Researchers at Washington University School of Medicine in St Louis, Missouri, used CRISPR/Cas9 to correct a genetic defect in human stem cells and then converted them into cells capable of producing insulin. When these edited insulin-producing cells were implanted into diabetic mice, they were able to effectively control blood sugar levels for six months.
'We're excited about the fact that we were able to combine these two technologies - growing beta cells from induced pluripotent stem cells and using CRISPR to correct genetic defects,' said corresponding author Dr Jeffrey Millman. 'This is the first time CRISPR has been used to fix a patient's diabetes-causing genetic defect and successfully reverse diabetes.'
The human cells used were from a patient with a rare genetic type of diabetes called Wolfram syndrome, which develops during childhood and typically requires affected patients to inject insulin multiple times each day.
'For this study, we used cells from a patient with Wolfram syndrome because, conceptually, we knew it would be easier to correct a defect caused by a single gene. But we see this as a stepping-stone toward applying gene therapy to a broader population of patients with diabetes,' said Dr Millman.
The same team previously developed a new technique to more efficiently convert human stem cells into insulin-producing cells, allowing them to 'functionally cure' diabetes in mice for the first time (see BioNews 1037). In the current study, they went one step further, adding the genome editing step to make cells from a diabetic person produce insulin.
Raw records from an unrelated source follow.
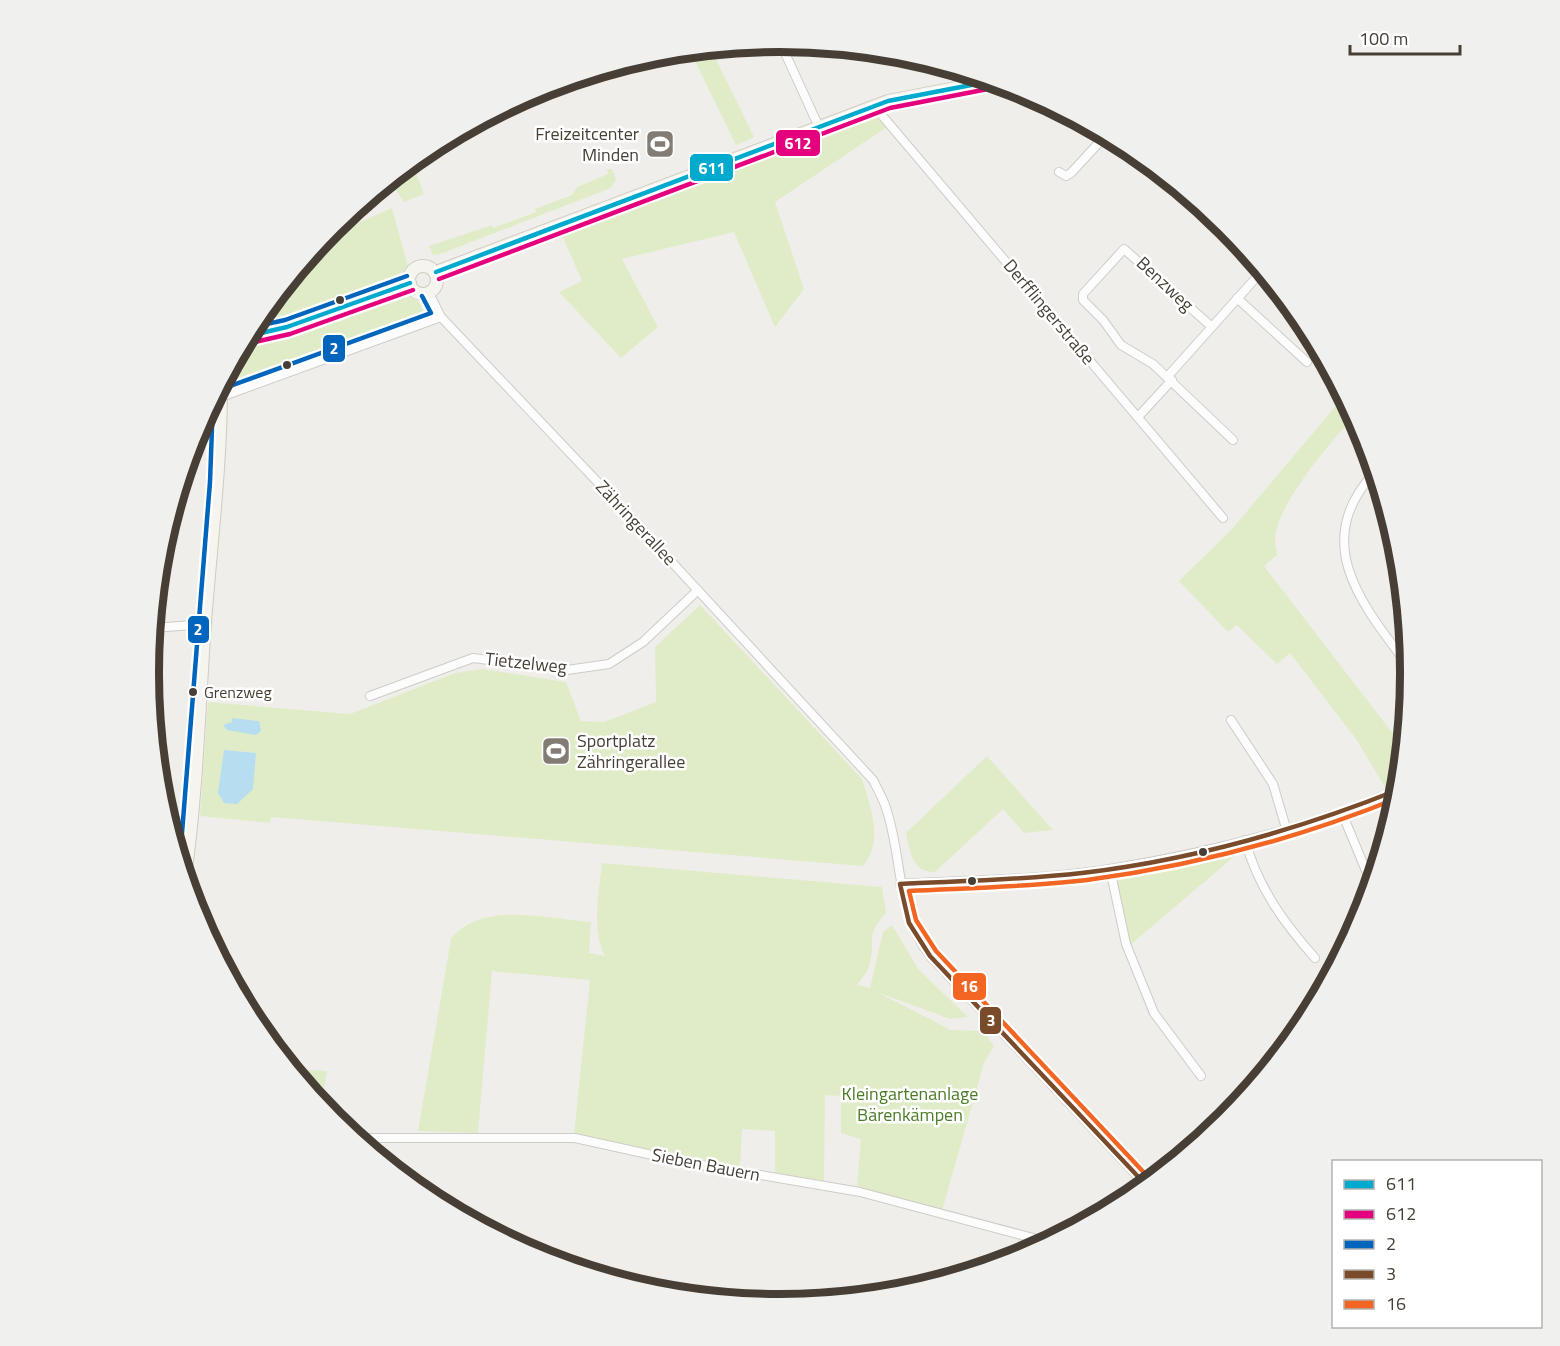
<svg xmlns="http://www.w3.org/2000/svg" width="1560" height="1346" font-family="'Titillium Web',sans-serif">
<rect width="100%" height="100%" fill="#f0eeea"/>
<path fill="#e0ecc8" d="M711,49L754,137L736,145L690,51Z
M877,115L887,127L775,202L804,289L775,327L734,232L622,259L658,327L621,358L559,292L582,281L561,233Z
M412,163L424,194L404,202L390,181Z
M607,169H612L616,179L611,188L440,254L433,255L429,246L492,225L493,228L536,212L535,209L572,195L577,187L608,174Z
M392,208L409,270L275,321L269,306L332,229L335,233Z
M403,293L419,302L425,315L235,390L234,363L241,348L286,337Z
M1344,396L1355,416C1331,441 1283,498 1276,532C1274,539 1276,548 1277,555L1264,566L1404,748L1399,796L1394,802L1356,739L1290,653L1277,664L1237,625L1228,632L1179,581L1233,528Z
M700,605L862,779C871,809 884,840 863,866L271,817L270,823L200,816L208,702L350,714L455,673L482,669L566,682L581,721L604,722L656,702L655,647Z
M987,756L1053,830L1024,833L1003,809L935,872C912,873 910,851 906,833Z
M1233,854L1236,855L1129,946L1117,886L1119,879Z
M602,863L882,887L886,913C864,938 876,938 870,963C869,971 861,979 857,985L870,988L883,932L892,925L919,970L968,1017L950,1019L877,992L951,1030L983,1031L994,1046L984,1063L942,1211L857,1186L861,1139L841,1133V1096L825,1095L824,1182L775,1173V1131L742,1129L740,1167L574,1134L590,980L492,971L478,1133L418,1131L451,939C482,900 547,919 591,922L589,953L605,956C591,929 599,893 602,863Z
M293,1069L327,1071L321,1104Z"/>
<path fill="#b7ddf1" d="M232,718L259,721L261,731L256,735L227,730L223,725L232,722Z
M224,750L256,753L253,789L237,804L224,803L218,793Z"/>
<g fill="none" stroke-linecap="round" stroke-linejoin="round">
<g stroke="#ceccc7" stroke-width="10">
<path id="street" d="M780,42L818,125
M874,106L1223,518
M1059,172L1066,176L1071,173L1106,135
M429,293L441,317L608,493L873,780C877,788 882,797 885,805C904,858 894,909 930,956L1146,1185
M1237,298L1307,362
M1212,327L1124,249L1083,294V300L1103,320L1121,345L1153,364L1233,440
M1168,376L1262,271
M221,397L441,317
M1138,417L1172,380
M1375,472C1308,543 1364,607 1410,668
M153,628L205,624
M370,696L473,658L567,670L609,664L643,642L698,590
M1231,720L1273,784L1286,828
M1342,813L1367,873L1373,880
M168,819L191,824
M1245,840C1258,887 1283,922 1315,958
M1110,869L1126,944L1154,1013L1201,1076
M900,884C970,880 1040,880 1110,869C1208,853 1308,828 1400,789
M357,1138H575L684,1162L860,1192L1048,1242"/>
</g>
<g stroke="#d0cbc0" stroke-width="14">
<path id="secondary" d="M409 280a14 14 0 1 1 28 0a14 14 0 1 1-28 0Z
M436,272L888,101L992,81
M248,336L287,327L410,283
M185,876C197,792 199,707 205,622C211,544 221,465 221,387"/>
</g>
<use href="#street" stroke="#fdfcfc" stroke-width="8"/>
<use href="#secondary" stroke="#f6f4ee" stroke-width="12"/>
<g stroke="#fff" stroke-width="9">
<path id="bus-1" d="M436,272L888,101L992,81
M248,336L287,327L410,283"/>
</g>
<g stroke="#fff" stroke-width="9">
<path id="bus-2" d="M439,279L890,108L993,88
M250,343L290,334L413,290"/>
</g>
<g stroke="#fff" stroke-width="9">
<path id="bus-3" d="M253,327L285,320L407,276
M219,390L431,313L422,296
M180,858L210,482L213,401"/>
</g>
<g stroke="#fff" stroke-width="9">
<path id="bus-4" d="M1146,1185L930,956L909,923L900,884C961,881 1022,880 1082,873C1191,860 1298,830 1400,789"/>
</g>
<g stroke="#fff" stroke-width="9">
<path id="bus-5" d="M1151,1180L936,951L916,920L909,891C968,888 1028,887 1087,880C1193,866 1299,838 1398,798"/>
</g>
<use href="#bus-1" stroke="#00a9ce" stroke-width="4.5"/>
<use href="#bus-2" stroke="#e5007d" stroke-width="4.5"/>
<use href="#bus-3" stroke="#0065bd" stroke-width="4.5"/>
<use href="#bus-4" stroke="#7a4b2a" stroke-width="4.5"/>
<use href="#bus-5" stroke="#f26522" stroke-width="4.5"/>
</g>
<defs>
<g id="stadium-square" transform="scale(1.5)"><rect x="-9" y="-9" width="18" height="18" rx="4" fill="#827c74" stroke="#fff"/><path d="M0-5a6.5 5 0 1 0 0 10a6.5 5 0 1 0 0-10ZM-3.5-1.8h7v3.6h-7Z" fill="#fff"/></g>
</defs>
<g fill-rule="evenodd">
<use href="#stadium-square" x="660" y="144"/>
<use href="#stadium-square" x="556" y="751"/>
</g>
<g fill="#473f35" stroke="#fff" stroke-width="2">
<circle cx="340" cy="300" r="5"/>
<circle cx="287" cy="365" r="5"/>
<circle cx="193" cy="692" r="5"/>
<circle cx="1203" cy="852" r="5"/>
<circle cx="972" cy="881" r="5"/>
</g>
<g text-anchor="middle" stroke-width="5" stroke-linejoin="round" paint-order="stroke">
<g font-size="16" fill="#473f35" stroke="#fff" text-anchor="start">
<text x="204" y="698">Grenzweg</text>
</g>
<g font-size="18" fill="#473f35" stroke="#fff" text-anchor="end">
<text x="639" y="140">Freizeitcenter<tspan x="639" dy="21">Minden</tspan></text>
<text x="577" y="747" text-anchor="start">Sportplatz<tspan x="577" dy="21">Zähringerallee</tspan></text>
</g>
<g font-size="18" fill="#473f35" stroke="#fff">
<text transform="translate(1165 284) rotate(43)" y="6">Benzweg</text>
<text transform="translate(1049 312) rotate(50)" y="6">Derfflingerstraße</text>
<text transform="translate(636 523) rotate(47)" y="6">Zähringerallee</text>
<text transform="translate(526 663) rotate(6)" y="6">Tietzelweg</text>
<text transform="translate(706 1165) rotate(11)" y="6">Sieben Bauern</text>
</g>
<g font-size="18" fill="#4a7c25" stroke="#fff">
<text x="910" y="1100">Kleingartenanlage<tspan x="910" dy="21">Bärenkämpen</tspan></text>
</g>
</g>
<path d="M0 0H1560V1346H0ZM779 52H780A620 620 0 0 1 1400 672V674A620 620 0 0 1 780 1294H779A620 620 0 0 1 159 674V672A620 620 0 0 1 779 52Z" fill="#f0f0ef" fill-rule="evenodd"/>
<path fill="none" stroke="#473f35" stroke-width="8" d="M779 52H780A620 620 0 0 1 1400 672V674A620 620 0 0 1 780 1294H779A620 620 0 0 1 159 674V672A620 620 0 0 1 779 52Z"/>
<g stroke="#fff" stroke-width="2">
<rect x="775" y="129" width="46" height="28" rx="6" fill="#e5007d"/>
<rect x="689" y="153" width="45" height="29" rx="6" fill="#00a9ce"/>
<rect x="322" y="334" width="24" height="29" rx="6" fill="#0065bd"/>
<rect x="187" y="615" width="23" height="29" rx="6" fill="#0065bd"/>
<rect x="952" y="972" width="35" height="29" rx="6" fill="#f26522"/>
<rect x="979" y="1006" width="23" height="29" rx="6" fill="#7a4b2a"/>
</g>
<g font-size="16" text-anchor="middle" font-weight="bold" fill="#fff">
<text x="798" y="149">612</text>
<text x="712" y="174">611</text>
<text x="334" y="354">2</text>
<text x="198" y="635">2</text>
<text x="969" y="992">16</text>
<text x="991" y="1026">3</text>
</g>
<rect x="1332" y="1160" width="210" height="168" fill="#ffffff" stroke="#b5b2ae" stroke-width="1.5"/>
<rect x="1344" y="1180" width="30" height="9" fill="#00a9ce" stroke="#b5b2ae" stroke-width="1.5"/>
<text x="1386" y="1190" font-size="18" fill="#473f35">611</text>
<rect x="1344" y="1210" width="30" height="9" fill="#e5007d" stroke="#b5b2ae" stroke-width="1.5"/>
<text x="1386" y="1220" font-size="18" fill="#473f35">612</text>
<rect x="1344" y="1240" width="30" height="9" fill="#0065bd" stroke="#b5b2ae" stroke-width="1.5"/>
<text x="1386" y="1250" font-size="18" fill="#473f35">2</text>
<rect x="1344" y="1270" width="30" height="9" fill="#7a4b2a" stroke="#b5b2ae" stroke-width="1.5"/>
<text x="1386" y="1280" font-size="18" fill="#473f35">3</text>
<rect x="1344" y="1300" width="30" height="9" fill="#f26522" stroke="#b5b2ae" stroke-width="1.5"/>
<text x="1386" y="1310" font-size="18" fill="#473f35">16</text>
<path d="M1350 45v9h110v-9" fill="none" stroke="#473f35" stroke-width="3"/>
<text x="1359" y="45" font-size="18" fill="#473f35" stroke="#ffffff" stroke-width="4.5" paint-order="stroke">100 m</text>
</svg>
'We basically were able to use these cells to cure the problem, making normal beta cells by correcting this mutation,' said Dr Fumihiko Urano, who co-led the study. 'In fact, we found that corrected beta cells were indistinguishable from beta cells made from the stem cells of healthy people without diabetes,' added Dr Millman.
'It's also possible that by correcting the genetic defects in these cells, we may correct other problems Wolfram syndrome patients experience, such as visual impairment and neurodegeneration' said Dr Urano.
The study was published in the journal Science Translational Medicine.